Rebuild The Love With Your Favorite Sport •
It’s often said that an athlete’s relationship with their sport is that of both love and hate.
It’s the thing that you love the most. It gives you moments of total joy and satisfaction. Simultaneously, it’s the thing that causes the most disappointment, frustration and feelings of failure.
In today’s age of “Insta Perfect” the reality of the love/hate relationship you’ll have with your sport may catch you off guard.
I am often working with athletes who are trying to rebuild the love. Athletes have many reasons for getting stuck feeling like they hate their sport. But I assure you, there’s always a way out. Here’s a case where stress levels associated with her sport were killing the joy — and the performance.
Managing Stress Levels
Sam, a very promising 14-year-old female rower (crew), came to me for help with managing the stress levels she was experiencing in training and competition. She had a strong history of excelling in her rowing due to her strength, long legs and incredible work ethic. As a high school freshman, the varsity coaches made it clear they wanted her on the team.
Despite her strengths, Sam had developed overwhelming levels of fear and anxiety around her sport. Pre-race she was feeling incredibly nervous. She was thinking too much (couldn’t focus), feeling terribly jittery (she couldn’t get a good feel of the water) and was experiencing pre-race nausea (and occasional vomiting). Most notably, she was more and more often unable to finish her 2K races due to feeling as though she was going to black out. Sam hated feeling this way and needed help.
Sam fit the profile of a high-stress personality. She pushed herself to be the best rower, and to get excellent grades. She was involved in school leadership, served her community and was a rock star in so many ways. While pushing yourself is a MUST to be a highly competitive athlete, it can often be a double-edged sword.
Because of the pressure she put on herself, Sam’s inner dialogue (self-talk) had turned quite negative. Its focus was on all the possibilities of what could go wrong. This would trigger feelings of fear and cause her to feel anxious to point of panic. Her future-oriented thoughts kept her from being able to focus on what she needed to do to row productively. It was impossible for her to push through and get the job done because of these thoughts and emotions.
Teaching The Fundamentals
We began by teaching Sam the mental fundamentals. We set detailed goals, taught her how to properly relax, visualize for learning and success, manage inner dialogue and control emotions. Then, we created systematic use of her mental skills to ensure proper preparation: How to mentally adjust while rowing at very high-intensity levels, and how to mentally recover and reset following heavy training session or races.
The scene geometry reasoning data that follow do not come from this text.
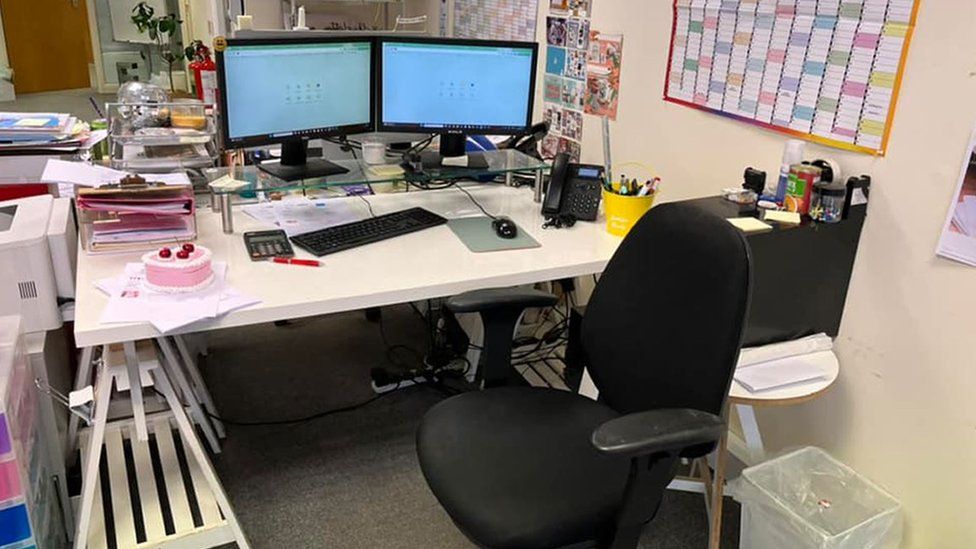
Where is `keyboard`? This screenshot has width=976, height=549. keyboard is located at coordinates (398, 222).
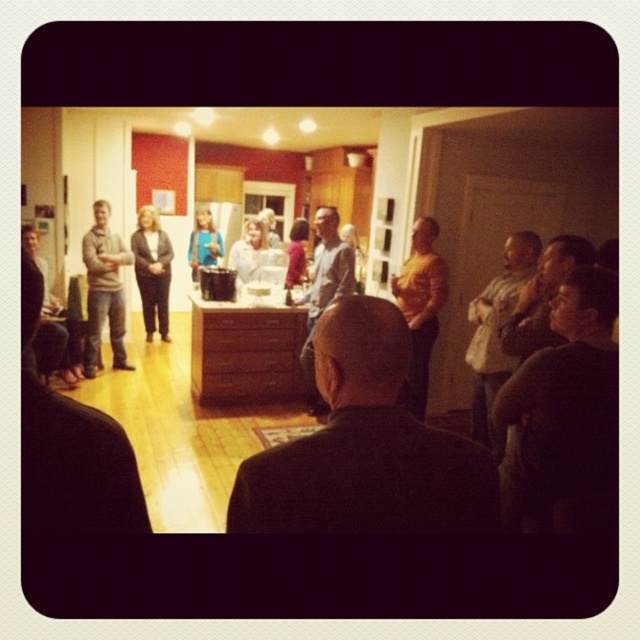
Can you confirm if orange shirt at center is shorter than dark brown leather jacket at lower right?

In fact, orange shirt at center may be taller than dark brown leather jacket at lower right.

Between orange shirt at center and dark brown leather jacket at lower right, which one has less height?

Standing shorter between the two is dark brown leather jacket at lower right.

Image resolution: width=640 pixels, height=640 pixels. What do you see at coordinates (420, 307) in the screenshot? I see `orange shirt at center` at bounding box center [420, 307].

Find the location of a particular element. This screenshot has width=640, height=640. orange shirt at center is located at coordinates (420, 307).

Does point (472, 352) come closer to viewer compared to point (122, 314)?

Yes, point (472, 352) is in front of point (122, 314).

Where is `light brown leather jacket at right`? Image resolution: width=640 pixels, height=640 pixels. light brown leather jacket at right is located at coordinates (497, 333).

Who is more forward, (532, 262) or (93, 298)?

Point (532, 262) is in front.

Where is `light brown leather jacket at right`? The image size is (640, 640). light brown leather jacket at right is located at coordinates (497, 333).

Consider the image. Is light brown sweater at left bigger than light brown leather jacket at right?

No.

Does point (140, 496) come in front of point (520, 278)?

Yes.

Find the location of a particular element. The image size is (640, 640). light brown sweater at left is located at coordinates (70, 449).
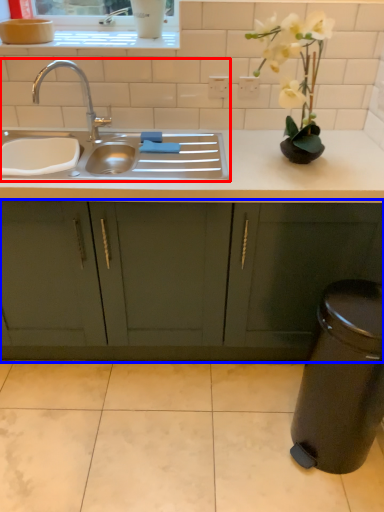
Question: Which point is further to the camera, sink (highlighted by a red box) or cabinetry (highlighted by a blue box)?

Choices:
 (A) sink
 (B) cabinetry

Answer: (B)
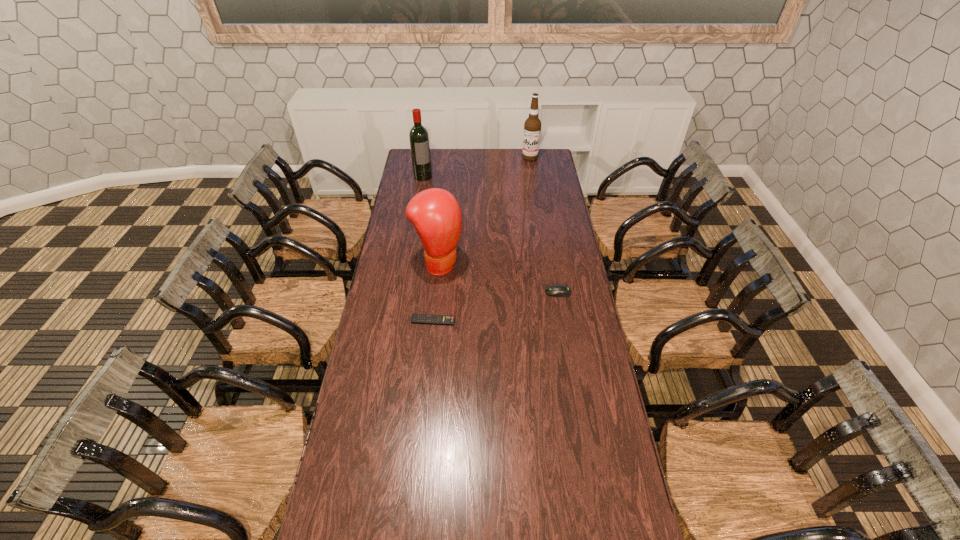
Point out which object is positioned as the nearest to the fourth nearest object. Please provide its 2D coordinates. Your answer should be formatted as a tuple, i.e. [(x, y)], where the tuple contains the x and y coordinates of a point satisfying the conditions above.

[(435, 213)]

Locate an element on the screen. This screenshot has height=540, width=960. object that stands as the second closest to the boxing glove is located at coordinates (557, 290).

Where is `free spot that satisfies the following two spatial constraints: 1. on the front side of the third farthest object; 2. on the right side of the wine bottle`? free spot that satisfies the following two spatial constraints: 1. on the front side of the third farthest object; 2. on the right side of the wine bottle is located at coordinates [x=409, y=262].

Image resolution: width=960 pixels, height=540 pixels. Find the location of `vacant point that satisfies the following two spatial constraints: 1. on the front side of the nearest object; 2. on the left side of the wine bottle`. vacant point that satisfies the following two spatial constraints: 1. on the front side of the nearest object; 2. on the left side of the wine bottle is located at coordinates (399, 321).

In order to click on vacant position in the image that satisfies the following two spatial constraints: 1. on the front side of the farthest object; 2. on the wheel side of the computer mouse in this screenshot , I will do `click(551, 292)`.

Locate an element on the screen. free region that satisfies the following two spatial constraints: 1. on the back side of the alcohol; 2. on the left side of the wine bottle is located at coordinates pyautogui.click(x=426, y=158).

This screenshot has height=540, width=960. Identify the location of free space in the image that satisfies the following two spatial constraints: 1. on the front side of the third farthest object; 2. on the wheel side of the fourth tallest object. (436, 292).

I want to click on vacant point that satisfies the following two spatial constraints: 1. on the back side of the boxing glove; 2. on the left side of the remote control, so click(x=439, y=262).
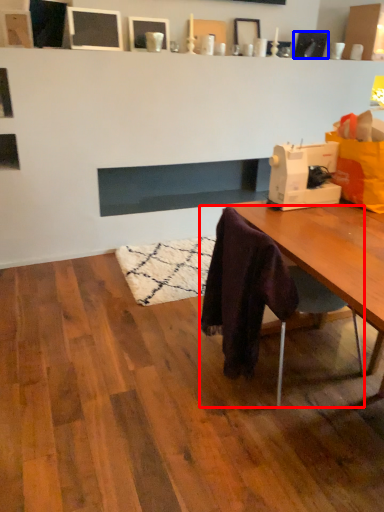
Question: Which object appears closest to the camera in this image, chair (highlighted by a red box) or picture frame (highlighted by a blue box)?

Choices:
 (A) chair
 (B) picture frame

Answer: (A)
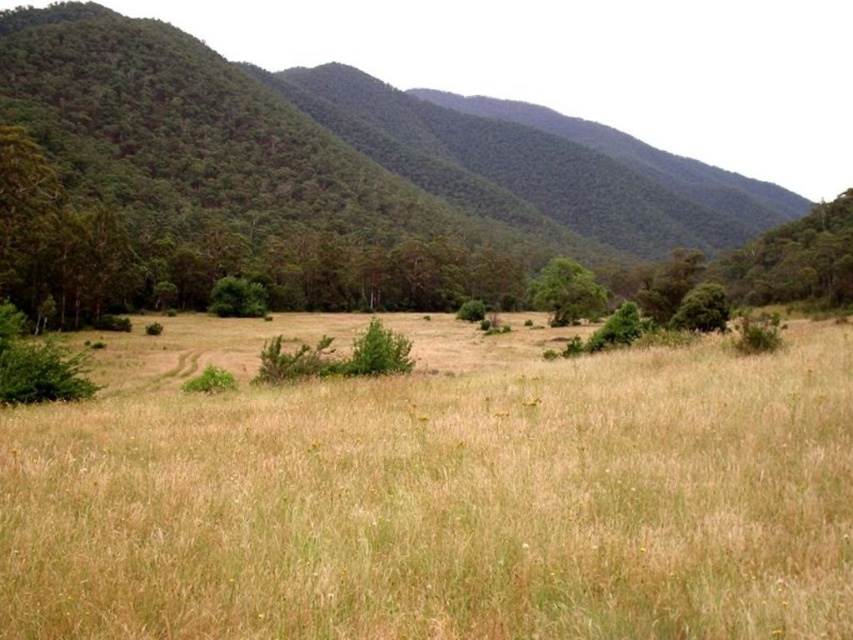
Question: Which object appears farthest from the camera in this image?

Choices:
 (A) green leafy tree at center
 (B) green forested mountain at center
 (C) dry grass at center

Answer: (A)

Question: Does green forested mountain at center have a larger size compared to green leafy tree at center?

Choices:
 (A) no
 (B) yes

Answer: (B)

Question: Among these objects, which one is farthest from the camera?

Choices:
 (A) green leafy tree at center
 (B) dry grass at center

Answer: (A)

Question: Does green forested mountain at center have a greater width compared to green leafy tree at center?

Choices:
 (A) no
 (B) yes

Answer: (B)

Question: Can you confirm if dry grass at center is positioned to the right of green leafy tree at center?

Choices:
 (A) yes
 (B) no

Answer: (B)

Question: Among these objects, which one is farthest from the camera?

Choices:
 (A) green forested mountain at center
 (B) green leafy tree at center
 (C) dry grass at center

Answer: (B)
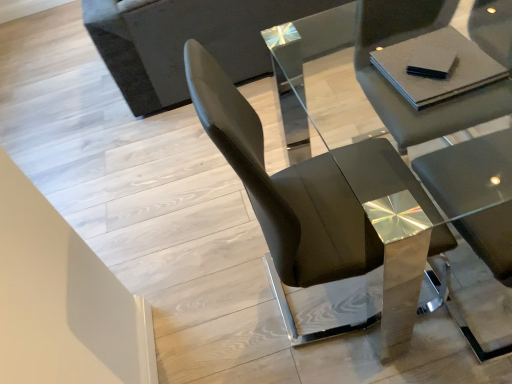
What is the approximate width of matte gray chair at center, the second chair in the left-to-right sequence?

23.16 inches.

Where is `black matte pad at upper right`? The height and width of the screenshot is (384, 512). black matte pad at upper right is located at coordinates (432, 63).

This screenshot has height=384, width=512. Describe the element at coordinates (432, 63) in the screenshot. I see `black matte pad at upper right` at that location.

What do you see at coordinates (184, 41) in the screenshot? I see `dark gray fabric couch at upper left` at bounding box center [184, 41].

What is the approximate width of glossy black chair at center, the second chair from the right?

The width of glossy black chair at center, the second chair from the right, is 22.44 inches.

The height and width of the screenshot is (384, 512). Identify the location of matte gray chair at center, the second chair in the left-to-right sequence. (398, 92).

Is glossy black chair at center, which appears as the 1th chair when viewed from the left, not within black matte pad at upper right?

Yes.

Which is nearer, (x=310, y=257) or (x=438, y=76)?

Clearly, point (x=310, y=257) is more distant from the camera than point (x=438, y=76).

Which object is thinner, glossy black chair at center, which appears as the 1th chair when viewed from the left, or black matte pad at upper right?

black matte pad at upper right is thinner.

Can you confirm if black matte pad at upper right is smaller than glossy black chair at center, which appears as the 1th chair when viewed from the left?

Indeed, black matte pad at upper right has a smaller size compared to glossy black chair at center, which appears as the 1th chair when viewed from the left.

Consider the image. From the image's perspective, is black matte pad at upper right under glossy black chair at center, the second chair from the right?

No, from the image's perspective, black matte pad at upper right is not beneath glossy black chair at center, the second chair from the right.

Does point (429, 58) come closer to viewer compared to point (347, 207)?

Yes.

Is black matte pad at upper right aimed at glossy black chair at center, which appears as the 1th chair when viewed from the left?

Yes, black matte pad at upper right faces towards glossy black chair at center, which appears as the 1th chair when viewed from the left.

Considering the relative positions of matte gray chair at center, arranged as the 1th chair when viewed from the right, and glossy black chair at center, which appears as the 1th chair when viewed from the left, in the image provided, is matte gray chair at center, arranged as the 1th chair when viewed from the right, in front of glossy black chair at center, which appears as the 1th chair when viewed from the left,?

No.

Is matte gray chair at center, the second chair in the left-to-right sequence, turned away from glossy black chair at center, which appears as the 1th chair when viewed from the left?

No, glossy black chair at center, which appears as the 1th chair when viewed from the left, is not at the back of matte gray chair at center, the second chair in the left-to-right sequence.

Does point (362, 61) appear closer or farther from the camera than point (264, 228)?

Point (362, 61) appears to be farther away from the viewer than point (264, 228).

Is matte gray chair at center, the second chair in the left-to-right sequence, at the right side of glossy black chair at center, the second chair from the right?

Yes, matte gray chair at center, the second chair in the left-to-right sequence, is to the right of glossy black chair at center, the second chair from the right.

Is black matte pad at upper right shorter than matte gray chair at center, arranged as the 1th chair when viewed from the right?

Indeed, black matte pad at upper right has a lesser height compared to matte gray chair at center, arranged as the 1th chair when viewed from the right.

Is black matte pad at upper right bigger or smaller than matte gray chair at center, arranged as the 1th chair when viewed from the right?

In the image, black matte pad at upper right appears to be smaller than matte gray chair at center, arranged as the 1th chair when viewed from the right.

Which object is thinner, black matte pad at upper right or matte gray chair at center, arranged as the 1th chair when viewed from the right?

Thinner between the two is black matte pad at upper right.

Does black matte pad at upper right turn towards matte gray chair at center, arranged as the 1th chair when viewed from the right?

Yes, black matte pad at upper right is aimed at matte gray chair at center, arranged as the 1th chair when viewed from the right.

Is glossy black chair at center, the second chair from the right, facing away from matte gray chair at center, the second chair in the left-to-right sequence?

glossy black chair at center, the second chair from the right, does not have its back to matte gray chair at center, the second chair in the left-to-right sequence.

The height and width of the screenshot is (384, 512). What are the coordinates of `chair below the matte gray chair at center, arranged as the 1th chair when viewed from the right (from the image's perspective)` in the screenshot? It's located at (322, 204).

Is glossy black chair at center, the second chair from the right, to the right of matte gray chair at center, the second chair in the left-to-right sequence, from the viewer's perspective?

Incorrect, glossy black chair at center, the second chair from the right, is not on the right side of matte gray chair at center, the second chair in the left-to-right sequence.

Is glossy black chair at center, which appears as the 1th chair when viewed from the left, far from matte gray chair at center, arranged as the 1th chair when viewed from the right?

No, glossy black chair at center, which appears as the 1th chair when viewed from the left, is in close proximity to matte gray chair at center, arranged as the 1th chair when viewed from the right.

In the scene shown: From a real-world perspective, is matte gray chair at center, arranged as the 1th chair when viewed from the right, positioned over black matte pad at upper right based on gravity?

Actually, matte gray chair at center, arranged as the 1th chair when viewed from the right, is physically below black matte pad at upper right in the real world.

Which object is more forward, matte gray chair at center, arranged as the 1th chair when viewed from the right, or black matte pad at upper right?

matte gray chair at center, arranged as the 1th chair when viewed from the right.

Is matte gray chair at center, arranged as the 1th chair when viewed from the right, looking in the opposite direction of black matte pad at upper right?

No, matte gray chair at center, arranged as the 1th chair when viewed from the right, is not facing the opposite direction of black matte pad at upper right.

Are matte gray chair at center, arranged as the 1th chair when viewed from the right, and black matte pad at upper right far apart?

No, there isn't a large distance between matte gray chair at center, arranged as the 1th chair when viewed from the right, and black matte pad at upper right.

Locate an element on the screen. couch that is behind the glossy black chair at center, the second chair from the right is located at coordinates (184, 41).

Which is more to the left, dark gray fabric couch at upper left or glossy black chair at center, the second chair from the right?

dark gray fabric couch at upper left.

From a real-world perspective, which object rests below the other?

dark gray fabric couch at upper left, from a real-world perspective.

Is point (140, 60) positioned behind point (337, 194)?

Yes.

Identify the location of the 2nd chair in front of the black matte pad at upper right, counting from the anchor's position. The width and height of the screenshot is (512, 384). (322, 204).

The width and height of the screenshot is (512, 384). In order to click on pad behind the glossy black chair at center, which appears as the 1th chair when viewed from the left in this screenshot , I will do `click(432, 63)`.

Looking at the image, which one is located closer to black matte pad at upper right, glossy black chair at center, the second chair from the right, or dark gray fabric couch at upper left?

glossy black chair at center, the second chair from the right, is positioned closer to the anchor black matte pad at upper right.

When comparing their distances from glossy black chair at center, which appears as the 1th chair when viewed from the left, does black matte pad at upper right or matte gray chair at center, the second chair in the left-to-right sequence, seem further?

The object further to glossy black chair at center, which appears as the 1th chair when viewed from the left, is black matte pad at upper right.

Looking at the image, which one is located further to black matte pad at upper right, dark gray fabric couch at upper left or glossy black chair at center, which appears as the 1th chair when viewed from the left?

dark gray fabric couch at upper left.

Considering their positions, is black matte pad at upper right positioned closer to matte gray chair at center, arranged as the 1th chair when viewed from the right, than dark gray fabric couch at upper left?

black matte pad at upper right is closer to matte gray chair at center, arranged as the 1th chair when viewed from the right.

When comparing their distances from glossy black chair at center, the second chair from the right, does matte gray chair at center, arranged as the 1th chair when viewed from the right, or dark gray fabric couch at upper left seem closer?

matte gray chair at center, arranged as the 1th chair when viewed from the right, lies closer to glossy black chair at center, the second chair from the right, than the other object.

When comparing their distances from matte gray chair at center, the second chair in the left-to-right sequence, does glossy black chair at center, which appears as the 1th chair when viewed from the left, or black matte pad at upper right seem further?

The object further to matte gray chair at center, the second chair in the left-to-right sequence, is glossy black chair at center, which appears as the 1th chair when viewed from the left.

Looking at the image, which one is located closer to matte gray chair at center, arranged as the 1th chair when viewed from the right, dark gray fabric couch at upper left or glossy black chair at center, the second chair from the right?

Based on the image, glossy black chair at center, the second chair from the right, appears to be nearer to matte gray chair at center, arranged as the 1th chair when viewed from the right.

When comparing their distances from glossy black chair at center, which appears as the 1th chair when viewed from the left, does matte gray chair at center, arranged as the 1th chair when viewed from the right, or black matte pad at upper right seem closer?

Based on the image, matte gray chair at center, arranged as the 1th chair when viewed from the right, appears to be nearer to glossy black chair at center, which appears as the 1th chair when viewed from the left.

Where is `chair between dark gray fabric couch at upper left and glossy black chair at center, the second chair from the right, in the up-down direction`? This screenshot has height=384, width=512. chair between dark gray fabric couch at upper left and glossy black chair at center, the second chair from the right, in the up-down direction is located at coordinates (398, 92).

Find the location of a particular element. The width and height of the screenshot is (512, 384). pad between dark gray fabric couch at upper left and glossy black chair at center, the second chair from the right, in the vertical direction is located at coordinates pos(432,63).

This screenshot has height=384, width=512. In order to click on pad between matte gray chair at center, arranged as the 1th chair when viewed from the right, and glossy black chair at center, the second chair from the right, in the vertical direction in this screenshot , I will do `click(432, 63)`.

Locate an element on the screen. chair that lies between dark gray fabric couch at upper left and black matte pad at upper right from top to bottom is located at coordinates point(398,92).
Within six weeks, Sam was making good progress. She was able to start her high-intensity sessions with a lower stress baseline. This allowed her to focus and tolerate more physical stress during her rowing. Her nerves eased to a reasonable level, confidence began to grow and her performance improved. The love of rowing was returning and her roster spot on varsity was once again a reality.
Experience with developing all parts of sport (technical, tactical, physical, mental) help athletes have the tools they need to stay in the game through all the love AND hate. Mental skills are a great and necessary set of tools for any athlete who pushes themselves to be their best.